GELESENES ANWENDEN:
(a) Prüfen Sie, ob die folgenden Aussagen mit dem Interview mit Anderson Cooper übereinstimmen: (i) Bei den YouTube-Debatten reichen Wähler ihre Fragen als kleine Filme ein. (ii) Die Fragen werden derzeit durch eine offene Online-Abstimmung bestimmt. (iii) Cooper hält eine Person vor Ort für überflüssig. Antworten Sie jeweils mit Ja oder Nein und belegen Sie dies mit einem wörtlichen Zitat aus dem Interview.
(b) Führen Sie das Interview mit Anderson Cooper im Anschluss an seinen letzten Satz weiter.

VORLIEGENDER TEXT:
▽

Anderson Cooper, der neue Star von CNN, über den Präsidentschaftswahlkampf, Emotionen und Journalismus
Mr. Cooper, im Wahlkampf der Präsidentschaftskandidaten moderieren Sie die YouTube-Debatten für CNN. Dort können die Wähler Fragen an die Kandidaten richten, indem sie kleine Filme mit ihren Anliegen bei der Internetplattform YouTube hochladen. Welche Erfahrungen machen Sie mit diesem Konzept?
Es ändert die Art der Gespräche komplett und bringt neue Energie in den Schlagabtausch. Man braucht allerdings jemanden vor Ort, denn Politiker sind sehr gut darin, Fragen so zu beantworten, wie sie sie beantworten wollen.
Wer wählt die Fragen aus?
Idealerweise könnten die Leute online abstimmen, welche Fragen gestellt werden sollen. Es besteht jedoch kein Zweifel, dass die Wahlkampfteams der Kandidaten bestimmte Fragen anonym rauf- oder runterwählen würden, wenn es eine offene Internet-Abstimmung gäbe. Deshalb werden die Fragen momentan noch von unserem Team ausgewählt.

△

BEREITGESTELLTE DATEN:
▽

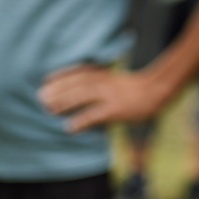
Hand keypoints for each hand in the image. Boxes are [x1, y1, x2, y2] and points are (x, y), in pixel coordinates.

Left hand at [39, 65, 169, 132]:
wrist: (157, 91)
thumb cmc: (135, 88)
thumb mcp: (115, 79)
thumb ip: (98, 81)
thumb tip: (74, 90)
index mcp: (105, 74)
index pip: (79, 72)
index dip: (61, 75)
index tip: (45, 80)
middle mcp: (106, 82)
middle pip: (78, 84)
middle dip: (58, 89)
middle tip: (40, 96)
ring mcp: (111, 95)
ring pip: (83, 96)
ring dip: (65, 102)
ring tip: (49, 109)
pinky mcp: (116, 109)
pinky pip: (96, 115)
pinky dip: (81, 120)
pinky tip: (69, 127)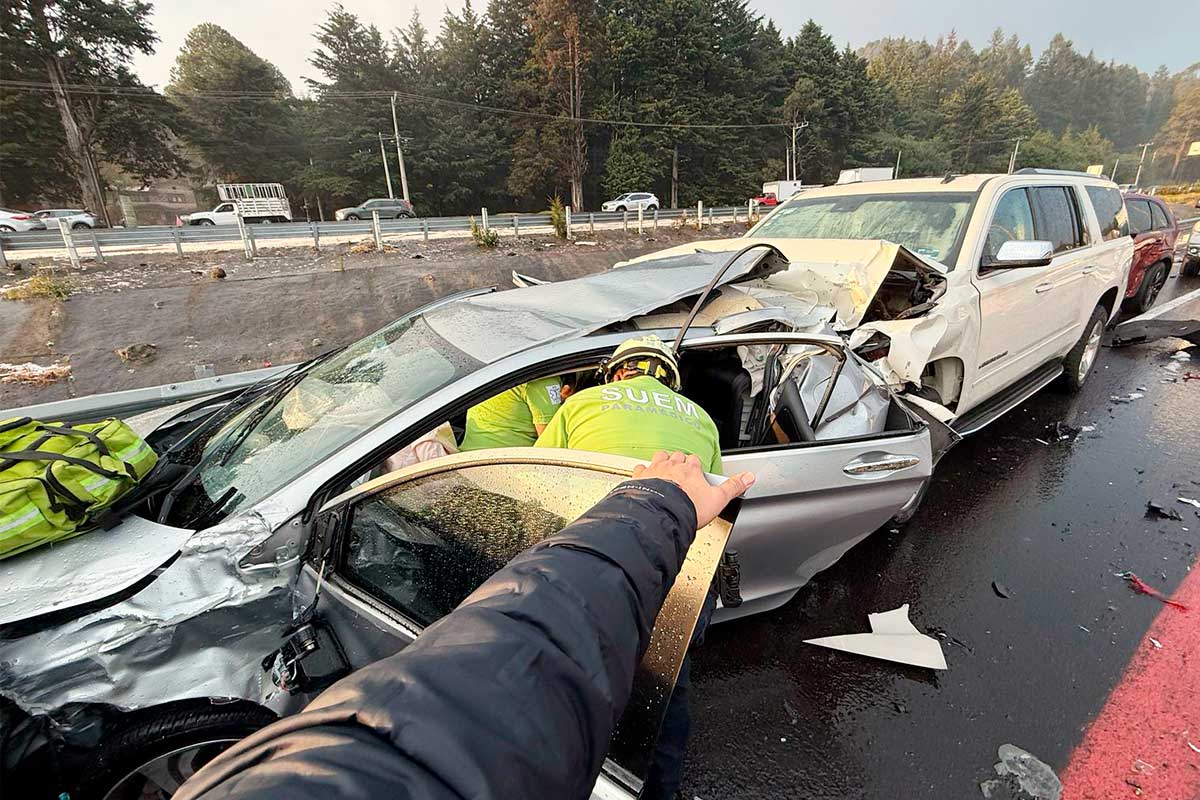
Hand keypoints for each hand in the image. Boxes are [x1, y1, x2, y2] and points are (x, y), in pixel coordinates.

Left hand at [633, 451, 755, 527]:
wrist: (662, 515)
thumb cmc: (688, 508)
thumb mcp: (718, 499)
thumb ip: (733, 487)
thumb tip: (748, 477)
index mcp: (691, 470)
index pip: (695, 460)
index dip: (696, 465)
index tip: (697, 470)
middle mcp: (672, 466)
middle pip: (677, 456)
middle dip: (679, 461)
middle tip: (681, 470)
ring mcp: (655, 471)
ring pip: (659, 457)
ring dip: (662, 461)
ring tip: (664, 468)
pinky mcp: (640, 478)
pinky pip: (640, 468)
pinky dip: (642, 471)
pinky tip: (643, 475)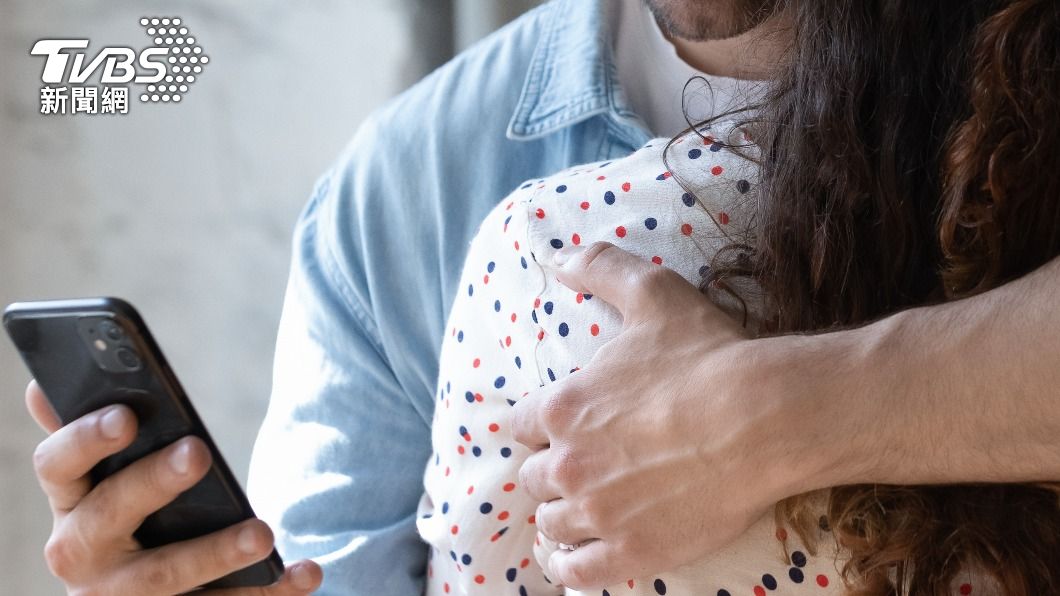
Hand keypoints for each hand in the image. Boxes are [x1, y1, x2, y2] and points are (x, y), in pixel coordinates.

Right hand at [25, 380, 322, 595]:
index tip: (126, 416)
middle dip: (154, 483)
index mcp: (69, 503)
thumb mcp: (98, 481)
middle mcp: (85, 553)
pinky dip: (270, 589)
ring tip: (263, 532)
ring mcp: (127, 595)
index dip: (86, 440)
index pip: (58, 466)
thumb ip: (85, 436)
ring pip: (167, 576)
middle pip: (112, 516)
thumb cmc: (123, 514)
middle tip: (198, 452)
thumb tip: (43, 382)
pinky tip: (307, 571)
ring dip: (216, 553)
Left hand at [511, 242, 829, 589]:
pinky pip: (574, 571)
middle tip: (578, 466)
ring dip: (558, 515)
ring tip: (574, 513)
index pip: (520, 422)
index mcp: (565, 406)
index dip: (536, 423)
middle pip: (534, 475)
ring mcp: (597, 513)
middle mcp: (569, 462)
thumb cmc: (708, 355)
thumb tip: (558, 255)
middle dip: (551, 468)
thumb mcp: (652, 292)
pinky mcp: (629, 552)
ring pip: (551, 522)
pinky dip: (565, 565)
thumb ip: (600, 267)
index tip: (554, 426)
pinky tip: (567, 557)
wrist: (764, 418)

△

LÖSUNGEN:
(a)
(i) Ja: „indem sie kleine Filme mit ihren Anliegen bei der Internetplattform YouTube hochladen“
(ii) Nein: „Deshalb werden die Fragen momentan noch von unserem Team ausgewählt.“
(iii) Nein: „Man braucht allerdings jemanden vor Ort“

(b)
Es gab in der Vergangenheit bereits Debatten, in denen das Studiopublikum fragen konnte.
Aber selbst da stellen die Leute erstaunlich förmliche Fragen, die wenig mit ihnen selbst zu tun haben. Sie werden nervös und stocksteif. Zuhause vor ihrer Webcam können sie so sein, wie sie wirklich sind, und die Fragen stellen, die sie wirklich bewegen.
Das amerikanische Wahlsystem mit seinen 102 Vorwahlen ist wie gemacht für Nachrichtensender. Sehen Sie sich selbst als „Präsidentenmacher”?
Nein. Ich habe nur eine kleine tägliche Sendung auf CNN (Anderson Cooper 360).
Im Internet kursierte ein Clip, auf dem CNN-Veteran Larry King sich hinter den Kulissen beschwert, dass Sie mehr Sendezeit bekommen als er. Haben Sie den Clip gesehen?
Ja, ich kenne den Film und habe sehr gelacht. Ich habe ihn sogar zusammen mit Larry gesehen. Wir verstehen uns gut, ich sehe in ihm eine Art Mentor.
Haben Sie eine Wahlempfehlung für uns?
Ich will ganz offen mit Ihnen sein: (Pause) Ich habe nicht die leiseste Ahnung (lacht). Und egal, was die Anderen sagen: Sie haben auch keine Ahnung, wie es ausgehen wird. Das ist es ja, was dieses Rennen so großartig macht.
Ihre Mutter ist die Schauspielerin und Designerin Gloria Vanderbilt. Wie war Ihre Kindheit?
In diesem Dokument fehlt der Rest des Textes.